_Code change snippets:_
········

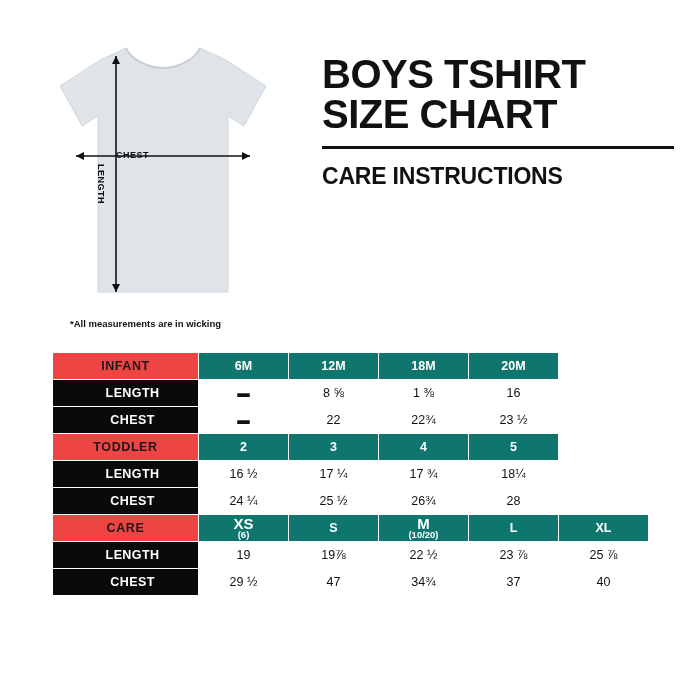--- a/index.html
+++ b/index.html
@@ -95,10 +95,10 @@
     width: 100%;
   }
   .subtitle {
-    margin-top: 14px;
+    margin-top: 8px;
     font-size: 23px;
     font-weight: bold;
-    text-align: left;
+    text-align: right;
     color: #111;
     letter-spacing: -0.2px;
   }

········

Give back, word for word, only the lines from the one containing "-95,10 +95,10 @@" through the closing line of the entries.

@@ -95,10 +95,10 @@
     width: 100%;
   }
   .subtitle {
-    margin-top: 14px;
+    margin-top: 8px;
     font-size: 23px;
     font-weight: bold;
-    text-align: left;
+    text-align: right;
     color: #111;
     letter-spacing: -0.2px;
   }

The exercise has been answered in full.